Cuidar, acolher e ouvir
Ser disponível emocionalmente para os filhos não significa necessariamente ou apenas estar fisicamente presente. “Pais sem disponibilidade não dão ao filho espaço para se expressar e aprender como reagir a uma situação de perda, frustração, dor, contrariedade”, diz Daniel.
Um pai ou uma mãe que se encontra constantemente debruçado sobre o celular e redes sociais não tem como notar as nuances comportamentais da criança, acolhê-la mesmo sem que peça e ouvir suas questões. “O que no fim das contas a criança vai aprender a seguir o exemplo dos pais: baixar a cabeça e se entreter com a internet”, critica Mara.
Para Valéria Guilardi, 29, mãe de Pedro Henrique, 3, o uso do celular pelo filho só acontece de 30 a 40 minutos por dia, quando se comportou bem. “Crianças em crescimento necessitam de brincadeiras educativas e o uso excessivo do celular sobrepõe o espaço dessas outras atividades”, diz.
O uso dos eletrônicos para auxiliar esporadicamente na rotina dos adultos é aceitável, diz Valéria. “De fato, a família anda mais ocupada com outras questões, e o eletrônico acaba deixando a criança mais concentrada. Na minha opinião, é uma triste realidade mas, falando em meu caso, já dei sim o celular para o Pedro se distrair enquanto fazia algum trabalho ou estudava para prova. Não é sempre, mas, às vezes, ajuda”, conta.
O que há de errado?
De acordo com artigo científico do psiquiatra filiado à Unesco, Luís Ramos Marcos, as crianças de hoje estão sendo estimuladas e superdimensionadas a objetos materiais, mas são privadas dos conceitos básicos de uma infância saudável, tais como “pais emocionalmente disponíveis, limites claramente definidos, responsabilidades, nutrição equilibrada, sono adequado, movimento ao ar livre, interação social e espaços para o tédio.”

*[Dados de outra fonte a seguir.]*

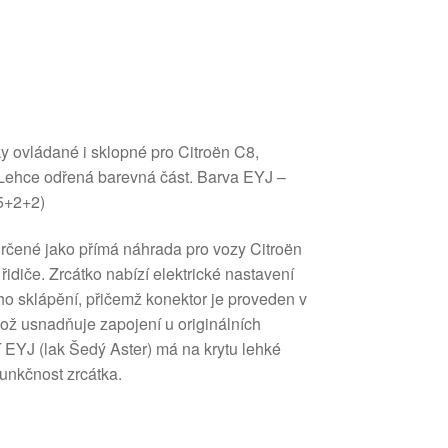
ky ovládané i sklopné pro Citroën C8,
 Lehce odřená barevná část. Barva EYJ –
5+2+2)
 určené jako přímá náhrada pro vozy Citroën
idiče. Zrcátko nabízí elektrické nastavení
ho sklápění, přičemž konektor je proveden v
což usnadňuje zapojení u originálních
í EYJ (lak Šedý Aster) má na krytu lehké
funkčnost zrcátka.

Em contraste, nos últimos anos, as crianças foram preenchidas com “pais digitalmente distraídos, indulgentes e permissivos que deixam as crianças ‘governar o mundo’ e sem saberem quem estabelece as regras”, critica. O médico também acredita que a maioria dos pais tirou das crianças a responsabilidade de fazer e merecer as coisas. “Assim como as crianças, essa geração de adultos quer tudo instantaneamente e é mais impaciente”, constata.
O que fazer?
Passar desenhos e filmes à exaustão para uma criança assistir é também um ato questionado pelo psicólogo Daniel. “Os desenhos são educativos e culturais, mas, por outro lado, são impessoais. Eles não têm o poder de conversar com a criança e notar que algo não está certo”, afirma. Sem a disponibilidade dos pais, elas não conseguem, muitas vezes, encontrar soluções para aquilo que estão sentindo.
Acompanhado por adultos, o uso da internet pode ser um grande auxílio para o crescimento cognitivo e educacional da criança. “Eu sou pai e moro em uma cidade diferente da do meu filho. A internet nos aproxima, o que é um caso mais específico, e eu posso auxiliá-lo sempre que precisa, bem como também monitorá-lo”, conta.
Aos pais e mãe que moram com os filhos, estar fisicamente perto da criança causa a falsa sensação de presença, mas a presença real está na interação, no olho no olho e no aprendizado em conjunto.
Internet a favor
Para ter controle sobre o conteúdo acessado pelo filho Dylan, 4, Daniel usa aplicativos como auxílio. “Uso o Google Family Link, que me permite ver o histórico do que ele assiste e definir a faixa etária dos vídeos com o YouTube Kids”, conta. Mesmo em cidades diferentes, acessa o tablet do filho pelo celular, define remotamente quanto tempo ele assiste, hora de desligar e aprova as instalações de novos aplicativos.